Our automated (MyST-X) services leverage RSS resources and re-deilver the results as secure (or public) HTML pages and also offer RSS feeds depending on the business requirement. To further manage the slight risk of attracting unintended hits, we provide our customers with a content review process that allows them to jettison any information of questionable origin or deemed unsuitable. Once an item (or domain) is given the boot, our services monitor all feeds (not just the one where the nefarious item was discovered) and never allows the content in. Lastly, we provide specific configuration commands that can be employed to filter incoming content with great prejudice, lowering the risk of poor quality items long before the feed is constructed.

In the case of Terry's situation, the semantic web has proven to be not so semantically astute. ;-) It's not surprising - most of us understand why this happens, but what we didn't anticipate was the rapid adoption of "persistent search" - i.e., the ability for anyone to create a search feed that's always fresh with new discoveries. This is a very powerful idea because it provides a way for content to find you in your news reader (instead of the other way around). However, when search feeds are poorly constructed, you're likely to get lots of crap. This represents one definition of a low-quality feed.

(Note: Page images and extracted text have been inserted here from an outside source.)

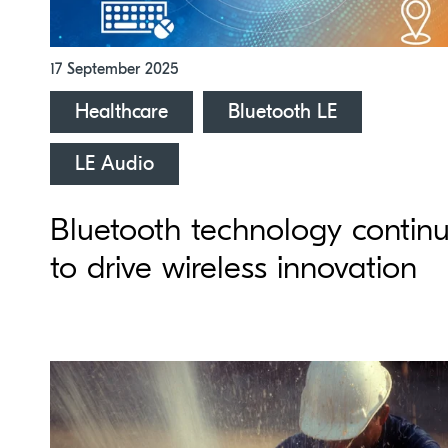
17 September 2025
Healthcare
Bluetooth LE
LE Audio
Bluetooth technology contin
to drive wireless innovation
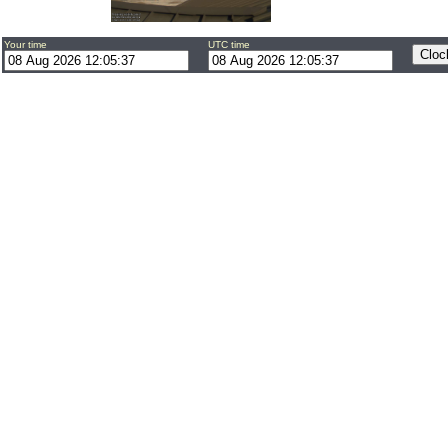
Your time
UTC time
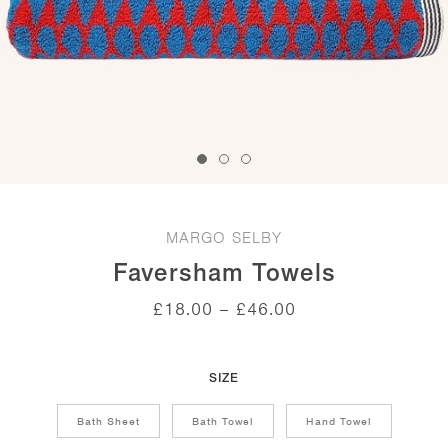
MARGO SELBY
Faversham Towels
Price
£
18.00
–
£
46.00
range:
£18.00
through
£46.00
SIZE
Bath Sheet
Bath Towel
Hand Towel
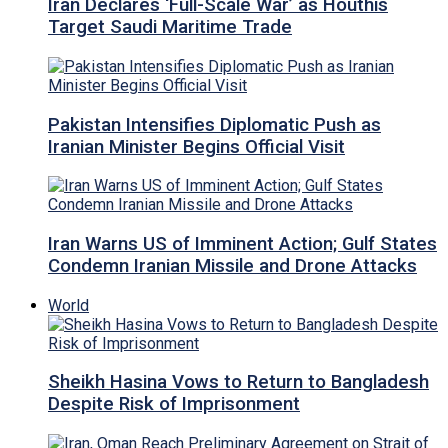
Iran Declares ‘Full-Scale War’ as Houthis
Target Saudi Maritime Trade
Pakistan Intensifies Diplomatic Push as
Iranian Minister Begins Official Visit
Iran Warns US of Imminent Action; Gulf States
Condemn Iranian Missile and Drone Attacks
World
Sheikh Hasina Vows to Return to Bangladesh
Despite Risk of Imprisonment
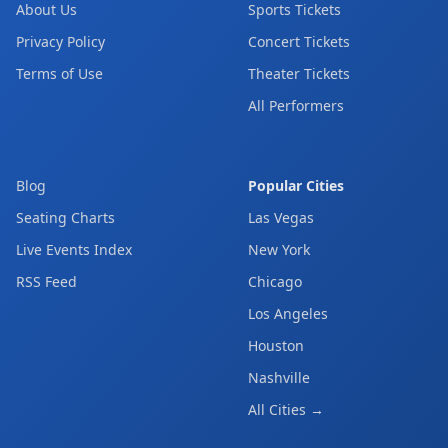
About Us
Sports Tickets
Privacy Policy
Concert Tickets
Terms of Use
Theater Tickets
All Performers
Blog
Popular Cities
Seating Charts
Las Vegas
Live Events Index
New York
RSS Feed
Chicago
Los Angeles
Houston
Nashville
All Cities →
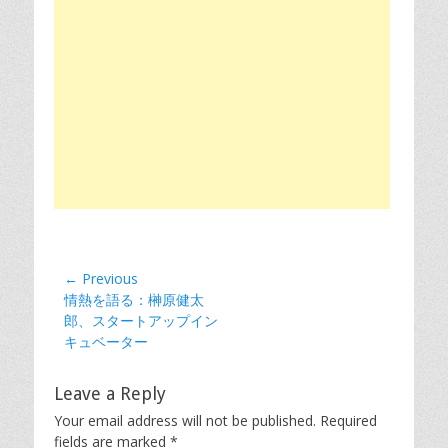
Post
← Previous
Previous
情熱を語る：榊原健太
navigation
post:
郎、スタートアップイン
キュベーター
Leave a Reply
Your email address will not be published.
Required
fields are marked
*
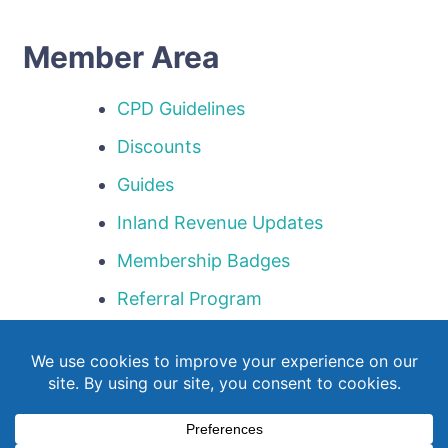
Member Area
CPD Guidelines
Discounts
Guides
Inland Revenue Updates
Membership Badges
Referral Program
Templates
Webinar Library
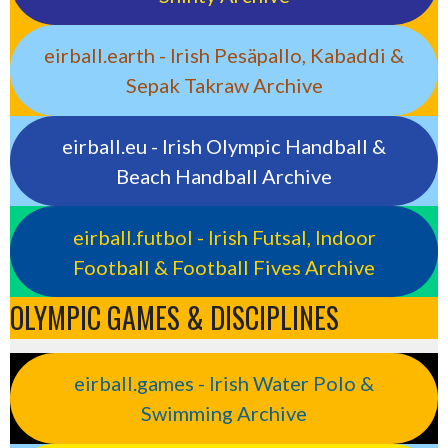
eirball.earth - Irish Pesäpallo, Kabaddi &
Sepak Takraw Archive
eirball.eu - Irish Olympic Handball &
Beach Handball Archive
eirball.futbol - Irish Futsal, Indoor
Football & Football Fives Archive
OLYMPIC GAMES & DISCIPLINES
eirball.games - Irish Water Polo &
Swimming Archive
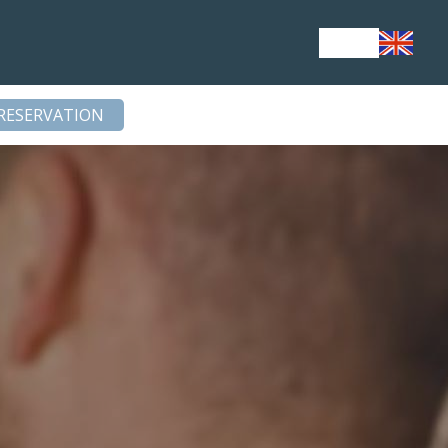
RESERVATION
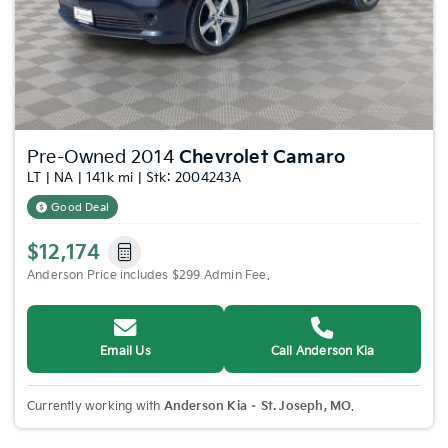
Pre-Owned 2014
Chevrolet Camaro
LT | NA | 141k mi | Stk: 2004243A
Good Deal
$12,174
Anderson Price includes $299 Admin Fee.
Email Us
Call Anderson Kia
Currently working with
Anderson Kia – St. Joseph, MO
.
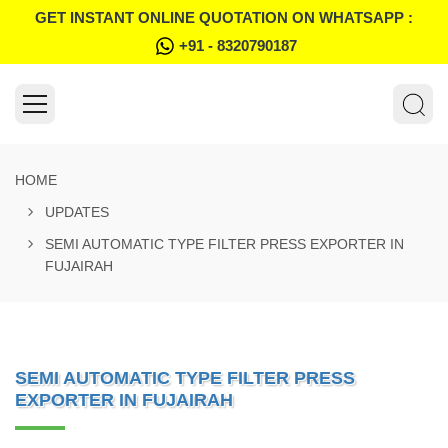
GET INSTANT ONLINE QUOTATION ON WHATSAPP :
+91 - 8320790187
HOME
UPDATES
SEMI AUTOMATIC TYPE FILTER PRESS EXPORTER IN
FUJAIRAH
SEMI AUTOMATIC TYPE FILTER PRESS
EXPORTER IN FUJAIRAH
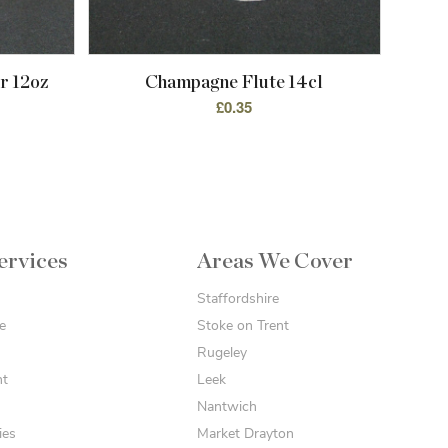
r 12oz
Champagne Flute 14cl
£
0.35
ervices
Areas We Cover
Staffordshire
e
Stoke on Trent
Rugeley
nt
Leek
Nantwich
ies
Market Drayton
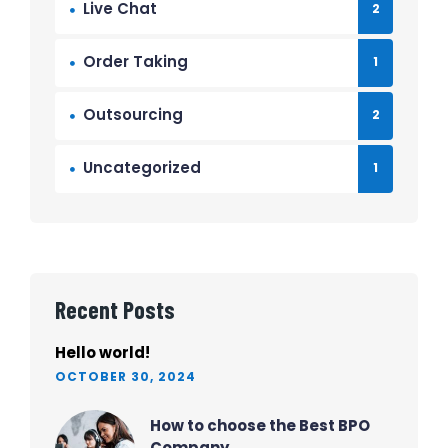
Live Chat
2
Order Taking
1
Outsourcing
2
Uncategorized
1
Recent Posts
Hello world!
OCTOBER 30, 2024
How to choose the Best BPO
Company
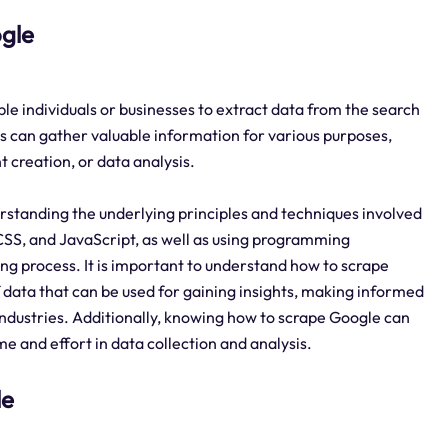
ogle
ble individuals or businesses to extract data from the search
s can gather valuable information for various purposes,
 creation, or data analysis.
derstanding the underlying principles and techniques involved
CSS, and JavaScript, as well as using programming
ng process. It is important to understand how to scrape
 data that can be used for gaining insights, making informed
industries. Additionally, knowing how to scrape Google can
me and effort in data collection and analysis.
le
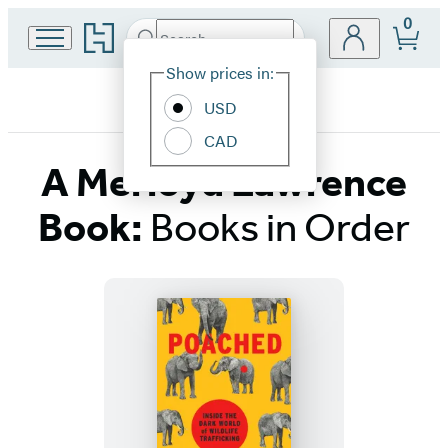
0
Go
Search
Submit
Search
Site
to
Hachette
Hachette
Show prices in:
Preferences
Book
USD
Group
home
CAD
A Merloyd Lawrence
Book:
Books in Order
Titles
List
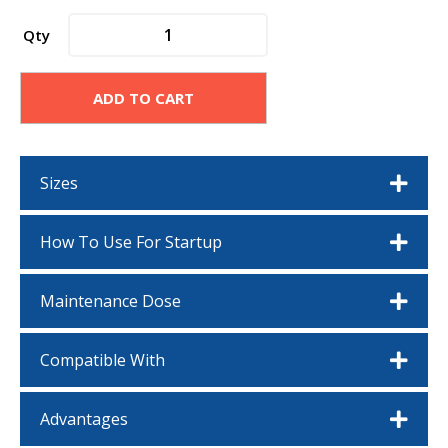
poolife®
Qty
Alkalinity
Plus
quantity
ADD TO CART
Sizes
How To Use For Startup
Maintenance Dose
Compatible With
Advantages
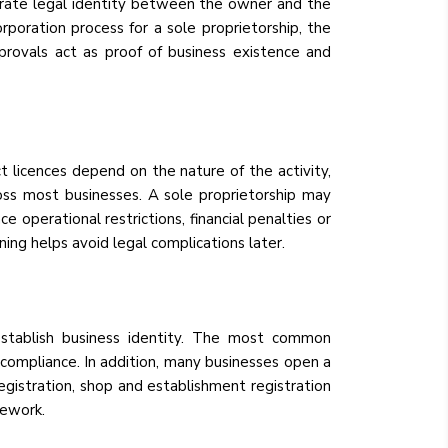
parate legal identity between the owner and the
corporation process for a sole proprietorship, the
provals act as proof of business existence and
ct licences depend on the nature of the activity,
ross most businesses. A sole proprietorship may
e operational restrictions, financial penalties or
ing helps avoid legal complications later.
o establish business identity. The most common
compliance. In addition, many businesses open a
registration, shop and establishment registration
mework.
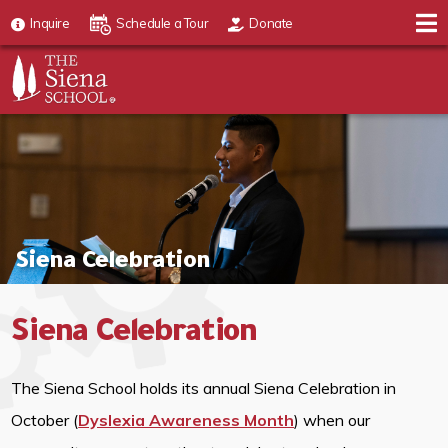
Inquire
Schedule a Tour
Donate
Siena Celebration
Siena Celebration
The Siena School holds its annual Siena Celebration in
October (
Dyslexia Awareness Month
) when our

How does Terry (or anyone or any business) combat this problem?

Ironically, the same approach that created the problem, also provides a solution - create an intelligence service based on persistent searches that comprehensively watch for assimilations of your business brand with terms you might not like to see. There are many ways to do this - my favorite is Blogsite of course, but YahooPipes is also a great place to create and manage your own intelligence dashboard.